Çok şükür, ufkumuz daha geniş, aynı isimler, aynı anılar etrafında dönüp durmuyoruz.
Yine de şunu belirtmeliyim, velev ki 40 kadın gazeteci 5 erkek gazeteci seçmek üzere bir oylama yapıyor, benim top 5 listemin başında açık ara ile Güneri Cıvaoğlu gelir.
Masa başı gazetecilikle olay yerinden bildirmenin arasındaki fark deyip geçelim.
Listelenen top 5 arasında öne çıkan ise sahne farkıyla Mehmet Y. Yılmaz.
‘Bir derdim var’ şarkısını yorumuyla bırakın bu listeyi, Power Türk listelerinde de top 5’e girebilir.
Yine de böyle bir seçim yapılacaksa, öncesinde kimseyi etkilemek istemem, tamamen özgür iradeyle oy kullanılmalı.
Diğer arkadaşlarımın ve meslek büyüklerimin seçimlerini bilmem, bilsem de burada paylaşmam.
‘Örgütlenip, gizlice buluştular’ diyenlere
Magazini bir kenara bırakırsak, uğraşsanız olmayacak bir geceydi, bu 40 kadının bir araya gelmesi.
Siz bakmayın, “WhatsApp’tan örgütlenip gizlice buluştular” dediklerine, her şey kendiliğinden gelişti.
Toplantılardan, iş yemeklerinden, zorunlu yılbaşı davetlerinden kaçıp kendi aramızda kendi seçtiğimiz bir yerde yemekte özlediklerimizle hasret gidermek istedik.
Şelale Kadak, Deniz Alphan ve Elçin Yahşi’nin “5-6 kişi buluşalım, Uğurlu’ya gidelim” diye başlattığı programa 40 kişinin katılmasını hiçbirimiz beklemiyorduk. Lokantada daha fazla yer olsaydı, aramızda olmasını isteyeceğimiz daha çok arkadaşımız vardı.
Basından ve iletişim dünyasından 40 kadın bir araya gelince sanıldığı gibi top 10 listeleri yapılmadı.
Basından bir erkek davet edilse bu kim olurdu diye konuşulmadı.
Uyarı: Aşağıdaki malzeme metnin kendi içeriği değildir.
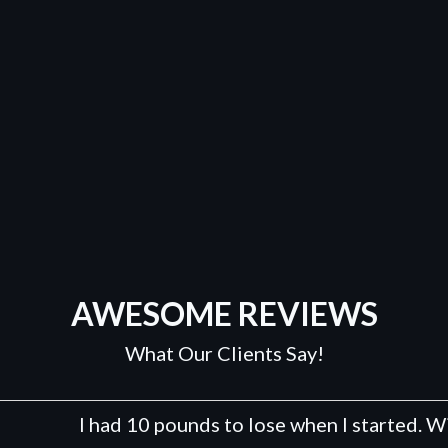
AWESOME REVIEWS
What Our Clients Say!
I had 10 pounds to lose when I started. With a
Doğrusu, konuşulsa da hemfikir olunacak bir aday yoktu.
Aramızda bir tek erkek vardı, o da Uğur Çelik.
Uğur, Nişantaşı’ndaki Kantin lokantasının müdavimlerinin yakından tanıdığı bir yüz.
Tam 15 yıl boyunca Şemsa Denizsel’le çalıştı, sonra Çapa’da kendi yerini açmak üzere Kantin’den ayrıldı.
Böyle durumlarda hep tatsızlık olur, usta-çırak birbirine düşman olur.
Öyle olmadı.
Çapa’daki Uğurlu lokantasını Şemsa Denizsel de, dostları da destekledi.
Hatta logosunu bile Bülent Erkmen yaptı.
Zaten bu gecenin amacı arkadaşların bir araya gelmesi olduğu kadar Uğur’un güzel yemeklerini yiyerek Uğurlu lokantasına da destek olmaktı.
İşte bu yüzden gecenin en gururlu ismi Şemsa Denizsel’di.
#butunkizlartoplandik toplu fotoğrafımızdan daha çok bizi etkileyen de Şemsa ve Uğur’un fotoğrafıydı.
Üzgünüm Ertuğrul Bey ama gecenin tek seçilen erkeği Uğur Çelik’ti.